Portal vein thrombosis in cirrhosis: Why a well-known complication is still matter of debate

Mariella Faccia, Maria Elena Ainora, Francesca Romana Ponziani, Laura Riccardi, Matteo Garcovich, Antonio Gasbarrini, Maurizio Pompili, Maria Assunta Zocco

Mariella Faccia, Maria Elena Ainora, Francesca Romana Ponziani, Laura Riccardi, Matteo Garcovich, Antonio Gasbarrini, Maurizio Pompili, Maria Assunta Zocco, Department of Internal Medicine and Gastroenterology, Fondazione Policlinico Universitario A. Gemelli IRCCS, Catholic University, Rome 00168, Italy

Author contributions: Faccia M and Zocco MA conceived, wrote and revised the article; Ainora ME, Ponziani FR, Riccardi L, Gasbarrini A and Pompili M critically revised manuscript content; Garcovich M revised manuscript content and language.

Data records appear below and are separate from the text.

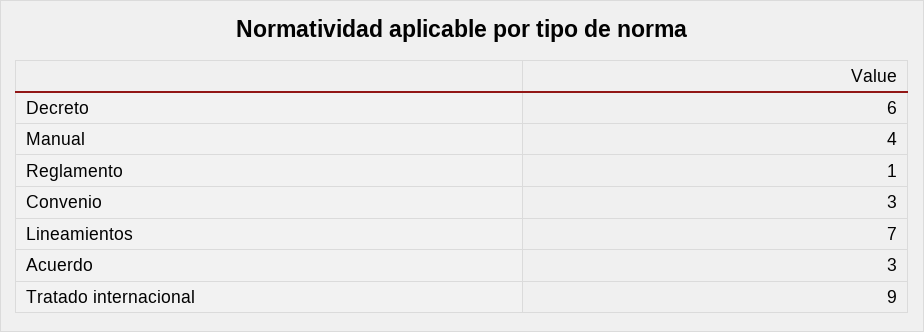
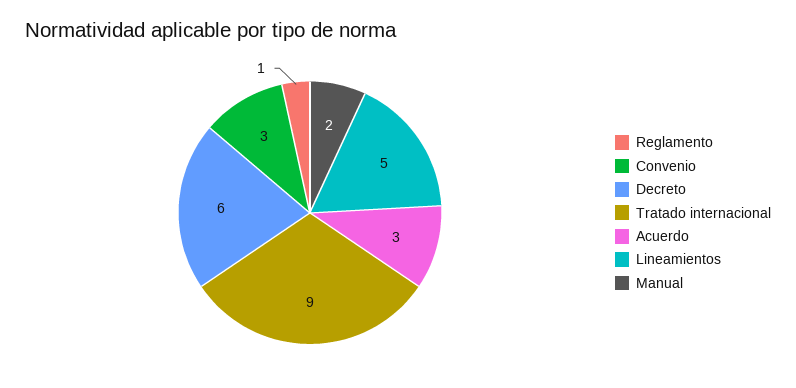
  {
    "Decreto": 6,
-   "Manual": 4,
+   "Manual": 2,
    "Reglamento": 1,
    "Convenio": 3,
-   "Lineamientos": 7,
+   "Lineamientos": 5,
    "Acuerdo": 3,
    "Tratado internacional": 9
  }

Conflict-of-interest statement: All the Authors have no conflict of interest related to the manuscript.

Open-Access: This article is an open-access article which was selected by an in-house editor and fully peer-reviewed by external reviewers. It is distributed in accordance with the Creative Commons Attribution Non Commercial (CC BY-NC 4.0) license, which permits others to distribute, remix, adapt, build upon this work non-commercially, and license their derivative works on different terms, provided the original work is properly cited and the use is non-commercial. See: http://creativecommons.org/licenses/by-nc/4.0/

Corresponding author: Mariella Faccia, MD, Academic Fellow, Doctor, Department of Internal Medicine and Gastroenterology, Fondazione Policlinico Universitario A. Gemelli IRCCS, Catholic University, Largo A. Gemelli 8, Rome 00168, Italy. mariellafaccia4@gmail.com

Telephone: +39-3405457425

Received: May 5, 2019
Peer-review started: May 5, 2019
First decision: June 10, 2019
Revised: July 8, 2019
Accepted: July 19, 2019
Article in press: July19, 2019
Published online: August 21, 2019
Processing time: 111 Days and 1.4 Hours

Abstract

Portal vein thrombosis (PVT) represents a well-known complication during the natural course of liver cirrhosis (LC), ranging from asymptomatic cases to life-threating conditions related to portal hypertension and hepatic decompensation. Portal flow stasis, complex acquired hypercoagulable disorders and exogenous factors leading to endothelial dysfunction have emerged as key factors for PVT development. However, PVT occurrence remains unpredictable and many issues regarding its natural history, prognostic significance and treatment are still elusive. In particular although spontaneous resolution or disease stability occur in most cases of PVT, factors predisposing to disease progression or recurrence after spontaneous recanalization are not clarified as yet. Moreover, PVT impact on LC outcome is still debated, as PVT may represent itself a consequence of liver fibrosis and hepatic dysfunction progression. Anticoagulation and transjugular intrahepatic portosystemic shunt are considered safe and effective in this setting and are recommended in selected cases, even if the safer therapeutic option and the optimal therapy duration are still unknown. Nevertheless, their impact on mortality rates should be addressed more extensively. In this review we present the most debated questions regarding PVT, whose answers should come from prospective cohort studies and large sample-size randomized trials.

Keywords: Portal vein thrombosis; Liver cirrhosis; Hypercoagulability; Anticoagulation; Direct oral anticoagulants

Core tip: Portal vein thrombosis (PVT) represents a common and potential life-threating complication of liver cirrhosis. Anticoagulant therapy is advised in selected cases, in particular for liver transplant candidates. Despite the advanced knowledge in PVT pathogenesis and diagnosis, many issues regarding its natural history and prognostic outcome remain elusive. Likewise, the safer anticoagulant option, the potential role of direct oral anticoagulants and the optimal duration of therapy are still matter of debate. Given the clinical significance of this pathological entity, these cardinal issues should urgently be addressed in large prospective cohort studies and randomized trails.